===== Material shown

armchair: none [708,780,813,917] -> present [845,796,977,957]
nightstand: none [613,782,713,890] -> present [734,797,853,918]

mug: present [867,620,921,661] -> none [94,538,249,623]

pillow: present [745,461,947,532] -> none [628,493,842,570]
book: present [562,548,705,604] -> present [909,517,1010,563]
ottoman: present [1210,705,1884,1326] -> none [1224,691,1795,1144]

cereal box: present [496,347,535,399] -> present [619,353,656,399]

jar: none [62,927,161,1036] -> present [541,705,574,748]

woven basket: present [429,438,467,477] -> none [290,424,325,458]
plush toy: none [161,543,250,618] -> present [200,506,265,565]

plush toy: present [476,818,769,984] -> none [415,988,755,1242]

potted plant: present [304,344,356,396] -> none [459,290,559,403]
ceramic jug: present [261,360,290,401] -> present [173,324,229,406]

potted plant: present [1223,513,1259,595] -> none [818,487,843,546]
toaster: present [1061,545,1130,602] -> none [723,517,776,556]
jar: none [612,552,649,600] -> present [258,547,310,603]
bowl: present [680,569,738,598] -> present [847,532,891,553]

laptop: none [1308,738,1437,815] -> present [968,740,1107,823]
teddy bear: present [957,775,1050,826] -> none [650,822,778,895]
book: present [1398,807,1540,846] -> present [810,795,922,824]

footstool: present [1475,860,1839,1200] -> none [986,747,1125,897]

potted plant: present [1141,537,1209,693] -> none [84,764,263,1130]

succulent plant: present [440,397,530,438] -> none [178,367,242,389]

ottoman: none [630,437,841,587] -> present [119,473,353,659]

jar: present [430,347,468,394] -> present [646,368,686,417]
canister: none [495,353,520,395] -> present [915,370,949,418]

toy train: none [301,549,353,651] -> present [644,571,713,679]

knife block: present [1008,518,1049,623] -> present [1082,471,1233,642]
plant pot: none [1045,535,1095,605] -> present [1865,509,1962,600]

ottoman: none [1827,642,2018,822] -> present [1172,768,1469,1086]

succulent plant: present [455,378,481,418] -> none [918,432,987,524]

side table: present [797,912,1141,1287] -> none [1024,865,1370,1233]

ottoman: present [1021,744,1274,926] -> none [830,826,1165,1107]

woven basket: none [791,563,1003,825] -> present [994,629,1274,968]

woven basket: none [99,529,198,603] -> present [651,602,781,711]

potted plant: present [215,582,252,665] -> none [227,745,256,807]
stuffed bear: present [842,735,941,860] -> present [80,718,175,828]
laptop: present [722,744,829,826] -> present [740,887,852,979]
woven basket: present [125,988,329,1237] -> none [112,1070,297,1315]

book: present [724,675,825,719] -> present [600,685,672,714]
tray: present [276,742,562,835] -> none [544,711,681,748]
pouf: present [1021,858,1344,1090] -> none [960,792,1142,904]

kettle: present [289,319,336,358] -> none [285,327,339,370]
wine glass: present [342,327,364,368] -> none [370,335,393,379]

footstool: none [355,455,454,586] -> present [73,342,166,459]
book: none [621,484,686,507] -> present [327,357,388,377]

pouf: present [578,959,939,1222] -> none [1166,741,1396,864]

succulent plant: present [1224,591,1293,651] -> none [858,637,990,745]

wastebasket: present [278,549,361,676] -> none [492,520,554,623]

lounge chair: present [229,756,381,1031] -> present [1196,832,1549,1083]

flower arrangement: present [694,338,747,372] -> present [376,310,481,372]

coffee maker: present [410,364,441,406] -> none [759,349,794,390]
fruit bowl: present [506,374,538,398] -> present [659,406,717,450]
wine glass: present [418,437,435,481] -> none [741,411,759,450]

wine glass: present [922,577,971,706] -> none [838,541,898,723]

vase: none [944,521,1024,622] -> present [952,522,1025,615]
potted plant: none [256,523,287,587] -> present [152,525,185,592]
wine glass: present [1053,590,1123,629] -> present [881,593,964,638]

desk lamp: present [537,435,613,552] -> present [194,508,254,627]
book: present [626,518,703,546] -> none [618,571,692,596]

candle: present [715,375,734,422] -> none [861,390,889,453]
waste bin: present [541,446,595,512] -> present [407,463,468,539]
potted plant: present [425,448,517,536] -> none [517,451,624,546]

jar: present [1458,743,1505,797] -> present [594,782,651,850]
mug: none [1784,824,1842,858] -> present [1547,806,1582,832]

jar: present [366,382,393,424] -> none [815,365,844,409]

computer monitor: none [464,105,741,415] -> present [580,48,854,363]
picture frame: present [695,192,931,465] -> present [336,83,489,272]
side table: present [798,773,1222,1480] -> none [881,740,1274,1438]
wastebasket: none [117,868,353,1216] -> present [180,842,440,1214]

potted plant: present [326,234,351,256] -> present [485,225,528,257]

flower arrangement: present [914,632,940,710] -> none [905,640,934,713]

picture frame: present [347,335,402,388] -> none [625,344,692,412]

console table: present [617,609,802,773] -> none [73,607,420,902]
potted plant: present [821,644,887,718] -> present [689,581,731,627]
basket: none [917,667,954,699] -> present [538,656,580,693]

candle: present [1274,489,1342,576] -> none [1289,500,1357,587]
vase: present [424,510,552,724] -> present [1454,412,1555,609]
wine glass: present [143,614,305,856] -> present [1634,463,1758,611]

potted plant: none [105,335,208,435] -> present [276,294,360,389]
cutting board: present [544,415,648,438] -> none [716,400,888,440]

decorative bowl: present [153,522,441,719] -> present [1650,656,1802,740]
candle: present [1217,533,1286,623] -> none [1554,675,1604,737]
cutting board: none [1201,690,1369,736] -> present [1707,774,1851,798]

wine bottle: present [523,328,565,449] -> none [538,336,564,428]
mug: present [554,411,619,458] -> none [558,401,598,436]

==========

* **Task statement**
From the records above, extract every line exactly as it stands.

* **Exercise output**
armchair: none [708,780,813,917] -> present [845,796,977,957]
nightstand: none [613,782,713,890] -> present [734,797,853,918]

mug: present [867,620,921,661] -> none [94,538,249,623]

pillow: present [745,461,947,532] -> none [628,493,842,570]
book: present [562,548,705,604] -> present [909,517,1010,563]
ottoman: present [1210,705,1884,1326] -> none [1224,691,1795,1144]

cereal box: present [496,347,535,399] -> present [619,353,656,399]

jar: none [62,927,161,1036] -> present [541,705,574,748]

woven basket: present [429,438,467,477] -> none [290,424,325,458]
plush toy: none [161,543,250,618] -> present [200,506,265,565]

plush toy: present [476,818,769,984] -> none [415,988,755,1242]

potted plant: present [304,344,356,396] -> none [459,290,559,403]
ceramic jug: present [261,360,290,401] -> present [173,324,229,406]

potted plant: present [1223,513,1259,595] -> none [818,487,843,546]
toaster: present [1061,545,1130,602] -> none [723,517,776,556]
jar: none [612,552,649,600] -> present [258,547,310,603]
bowl: present [680,569,738,598] -> present [847,532,891,553]

laptop: none [1308,738,1437,815] -> present [968,740,1107,823]
teddy bear: present [957,775,1050,826] -> none [650,822,778,895]
book: present [1398,807,1540,846] -> present [810,795,922,824]

footstool: present [1475,860,1839,1200] -> none [986,747,1125,897]

potted plant: present [1141,537,1209,693] -> none [84,764,263,1130]

succulent plant: present [440,397,530,438] -> none [178,367,242,389]

ottoman: none [630,437,841,587] -> present [119,473,353,659]

jar: present [430,347,468,394] -> present [646,368,686,417]
canister: none [495,353,520,395] -> present [915,370,949,418]

toy train: none [301,549,353,651] -> present [644,571,713,679]

knife block: present [1008,518,1049,623] -> present [1082,471,1233,642]
plant pot: none [1045,535,1095,605] -> present [1865,509,1962,600]

ottoman: none [1827,642,2018,822] -> present [1172,768,1469,1086]

succulent plant: present [455,378,481,418] -> none [918,432,987,524]

side table: present [797,912,1141,1287] -> none [1024,865,1370,1233]

ottoman: present [1021,744,1274,926] -> none [830,826,1165,1107]

woven basket: none [791,563,1003,825] -> present [994,629,1274,968]

woven basket: none [99,529,198,603] -> present [651,602,781,711]

potted plant: present [215,582,252,665] -> none [227,745,256,807]
stuffed bear: present [842,735,941,860] -> present [80,718,175,828]
laptop: present [722,744,829,826] -> present [740,887,852,979]
woven basket: present [125,988,329,1237] -> none [112,1070,297,1315]

book: present [724,675,825,719] -> present [600,685,672,714]
tray: present [276,742,562,835] -> none [544,711,681,748]
pouf: present [1021,858,1344,1090] -> none [960,792,1142,904]

kettle: present [289,319,336,358] -> none [285,327,339,370]
wine glass: present [342,327,364,368] -> none [370,335,393,379]

footstool: none [355,455,454,586] -> present [73,342,166,459]
book: none [621,484,686,507] -> present [327,357,388,377]

pouf: present [578,959,939,1222] -> none [1166,741,1396,864]

succulent plant: present [1224,591,1293,651] -> none [858,637,990,745]

wastebasket: present [278,549,361,676] -> none [492,520,554,623]

lounge chair: present [229,756,381,1031] -> present [1196,832,1549,1083]

flower arrangement: present [694,338,747,372] -> present [376,310,481,372]

coffee maker: present [410,364,441,406] -> none [759,349,794,390]
fruit bowl: present [506,374,538,398] -> present [659,406,717,450]
wine glass: present [418,437,435,481] -> none [741,411,759,450]

wine glass: present [922,577,971,706] -> none [838,541,898,723]

vase: none [944,521,1024,622] -> present [952,522,1025,615]
potted plant: none [256,523,287,587] -> present [152,525,185,592]
wine glass: present [1053,590,1123,629] -> present [881,593,964,638]

desk lamp: present [537,435,613,552] -> present [194,508,254,627]
book: present [626,518,703,546] -> none [618,571,692,596]

candle: present [715,375,734,422] -> none [861,390,889,453]
waste bin: present [541,446,595,512] -> present [407,463,468,539]
potted plant: present [425,448,517,536] -> none [517,451,624,546]

jar: present [1458,743,1505,797] -> present [594,782,651,850]
mug: none [1784,824,1842,858] -> present [1547,806,1582,832]

jar: present [366,382,393,424] -> none [815,365,844,409]

computer monitor: none [464,105,741,415] -> present [580,48,854,363]
picture frame: present [695,192,931,465] -> present [336,83,489,272]
side table: present [798,773,1222,1480] -> none [881,740,1274,1438]
wastebasket: none [117,868,353,1216] -> present [180,842,440,1214]

potted plant: present [326,234,351,256] -> present [485,225,528,257]

flower arrangement: present [914,632,940,710] -> none [905,640,934,713]

picture frame: present [347,335,402,388] -> none [625,344,692,412]

console table: present [617,609,802,773] -> none [73,607,420,902]
potted plant: present [821,644,887,718] -> present [689,581,731,627]
basket: none [917,667,954,699] -> present [538,656,580,693]

candle: present [1274,489,1342,576] -> none [1289,500,1357,587]
vase: present [424,510,552,724] -> present [1454,412,1555,609]
wine glass: present [143,614,305,856] -> present [1634,463,1758,611]

potted plant: none [105,335,208,435] -> present [276,294,360,389]
cutting board: present [544,415,648,438] -> none [716,400,888,440]

decorative bowl: present [153,522,441,719] -> present [1650,656,1802,740]
candle: present [1217,533,1286,623] -> none [1554,675,1604,737]
cutting board: none [1201,690,1369,736] -> present [1707,774,1851,798]

wine bottle: present [523,328,565,449] -> none [538,336,564,428]
mug: present [554,411,619,458] -> none [558,401,598,436]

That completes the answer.